The investments announced in the sector will help position Canadian ag as a pillar of the country’s economy after the pandemic, said Bob Lowe, president of the Canadian Cattlemen’s Association.

“CCA welcomes Budget 2021 as a starting place for economic recovery discussions. With enabling supports and strategic investments, the agri-food sector has the potential to come out of the pandemic stronger than ever and help Canada in its fight against climate change,” he said in a statement. “We encourage the Government of Canada to continue consulting with the agriculture sector, including the beef industry, as details of these new policies, programs and funding opportunities are finalized.”

Minister Freeland’s budget wasn’t a total win for the ag sector.

Certain items weren’t mentioned that the industry was looking for, van den Heuvel said.

“The CFA had introduced a Buy Canadian Campaign and we didn’t see any movement on that,” he said. “We were also looking for steps to change some of the income tax around intergenerational farm transfers. Often times it’s more difficult to transfer a farm inside of the family opposed to someone outside of the family. We’ll keep working on these items with the government to see what we can do.”

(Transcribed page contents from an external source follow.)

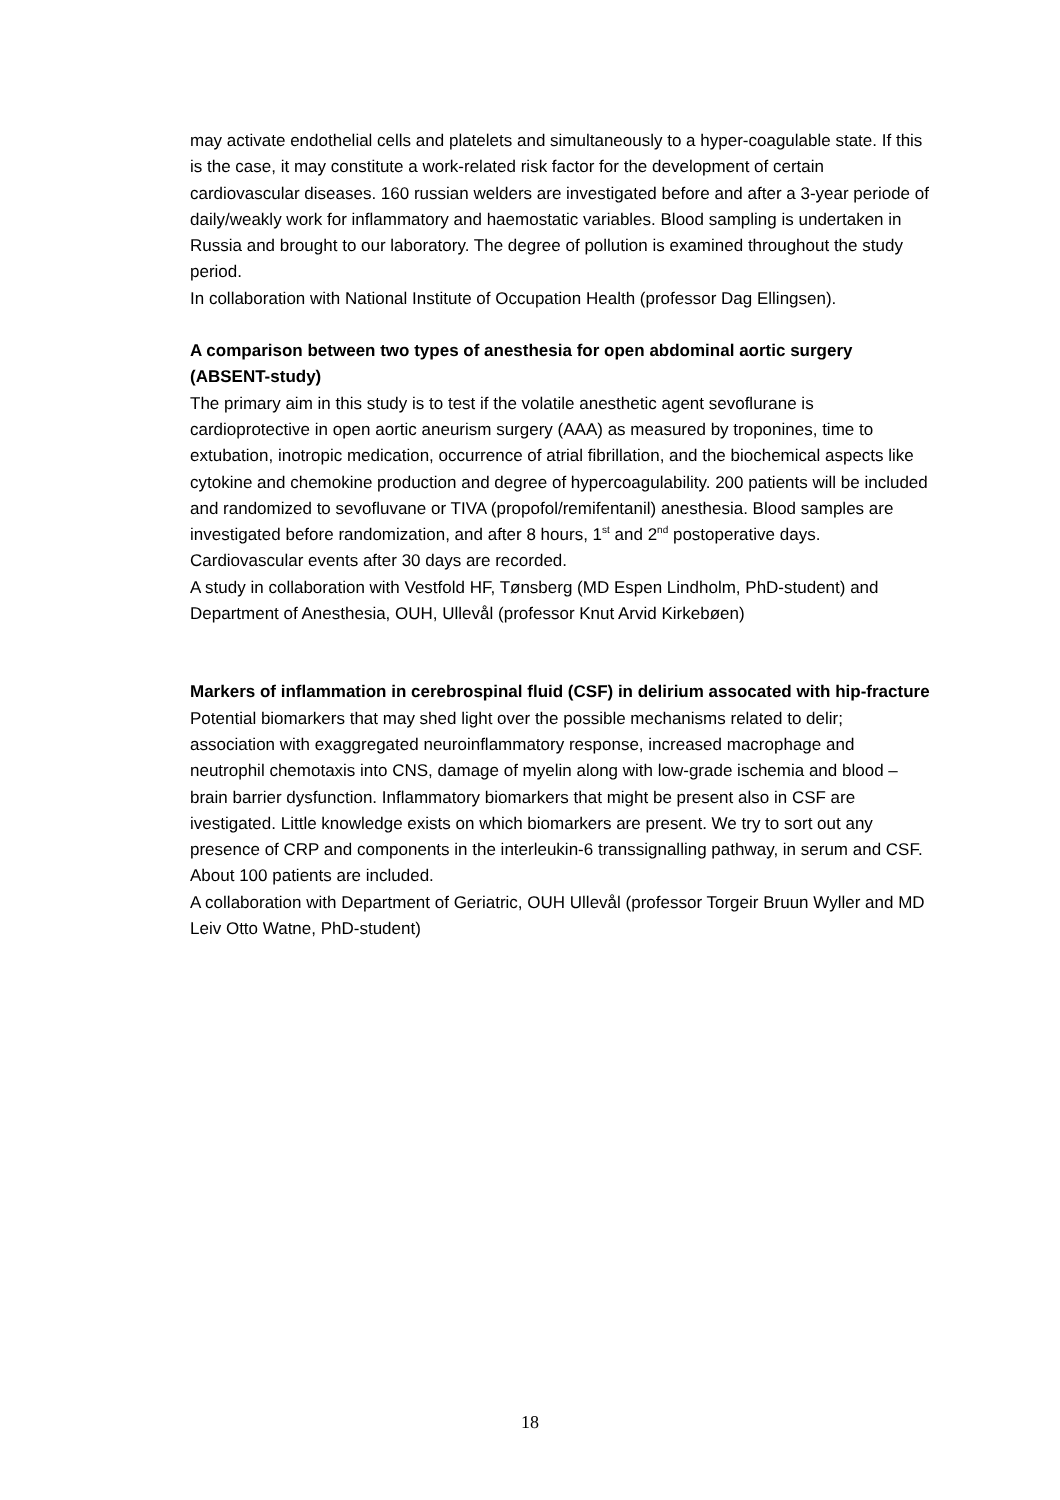may activate endothelial cells and platelets and simultaneously to a hyper-coagulable state. If this is the case, it may constitute a work-related risk factor for the development of certain cardiovascular diseases. 160 russian welders are investigated before and after a 3-year periode of daily/weakly work for inflammatory and haemostatic variables. Blood sampling is undertaken in Russia and brought to our laboratory. The degree of pollution is examined throughout the study period.
In collaboration with National Institute of Occupation Health (professor Dag Ellingsen).
A comparison between two types of anesthesia for open abdominal aortic surgery (ABSENT-study)
The primary aim in this study is to test if the volatile anesthetic agent sevoflurane is cardioprotective in open aortic aneurism surgery (AAA) as measured by troponines, time to extubation, inotropic medication, occurrence of atrial fibrillation, and the biochemical aspects like cytokine and chemokine production and degree of hypercoagulability. 200 patients will be included and randomized to sevofluvane or TIVA (propofol/remifentanil) anesthesia. Blood samples are investigated before randomization, and after 8 hours, 1<sup>st</sup> and 2<sup>nd</sup> postoperative days. Cardiovascular events after 30 days are recorded.
A study in collaboration with Vestfold HF, Tønsberg (MD Espen Lindholm, PhD-student) and Department of Anesthesia, OUH, Ullevål (professor Knut Arvid Kirkebøen)
Markers of inflammation in cerebrospinal fluid (CSF) in delirium assocated with hip-fracture
Potential biomarkers that may shed light over the possible mechanisms related to delir; association with exaggregated neuroinflammatory response, increased macrophage and neutrophil chemotaxis into CNS, damage of myelin along with low-grade ischemia and blood –brain barrier dysfunction. Inflammatory biomarkers that might be present also in CSF are ivestigated. Little knowledge exists on which biomarkers are present. We try to sort out any presence of CRP and components in the interleukin-6 transsignalling pathway, in serum and CSF. About 100 patients are included.
A collaboration with Department of Geriatric, OUH Ullevål (professor Torgeir Bruun Wyller and MD Leiv Otto Watne, PhD-student)
18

One industry organization was looking for the federal government to invest in the Pest Management Regulatory Agency.

Investing into the PMRA would help farmers access new and emerging crop protection technologies, said Andre Harpe, chair of Grain Growers of Canada.

“Our members will continue to advocate for increased resources in this area, as well as a commitment towards further public ag research funding,” he said in a statement. “A failure to invest in research and development puts our sector at a competitive disadvantage relative to other jurisdictions and risks limiting our growth potential.”

Members of the federal Conservative party feel parts of the budget will hurt farmers more than help them.

Producers often rely on buying used equipment which run on diesel fuel. Incentivizing the use of alternative fuels doesn’t meet farmers’ needs, said Liane Rood, the Conservative ag critic.

“Farm equipment powered by diesel-fuelled engines is necessary because of the need for high torque in pulling heavy equipment around thousands of acres of farmland. This underscores how out of touch this government really is,” she said in a statement.

Parliament still needs to vote on the federal budget.

Because they have a minority government, the Liberals will need support from at least one other party to pass its budget.

If all three parties voted against the budget, it could bring about an election.

But NDP Leader Jagmeet Singh has signaled he will support the budget.

“There’s no way I would ever trigger an election while we’re going through this third wave,” he told Your Morning.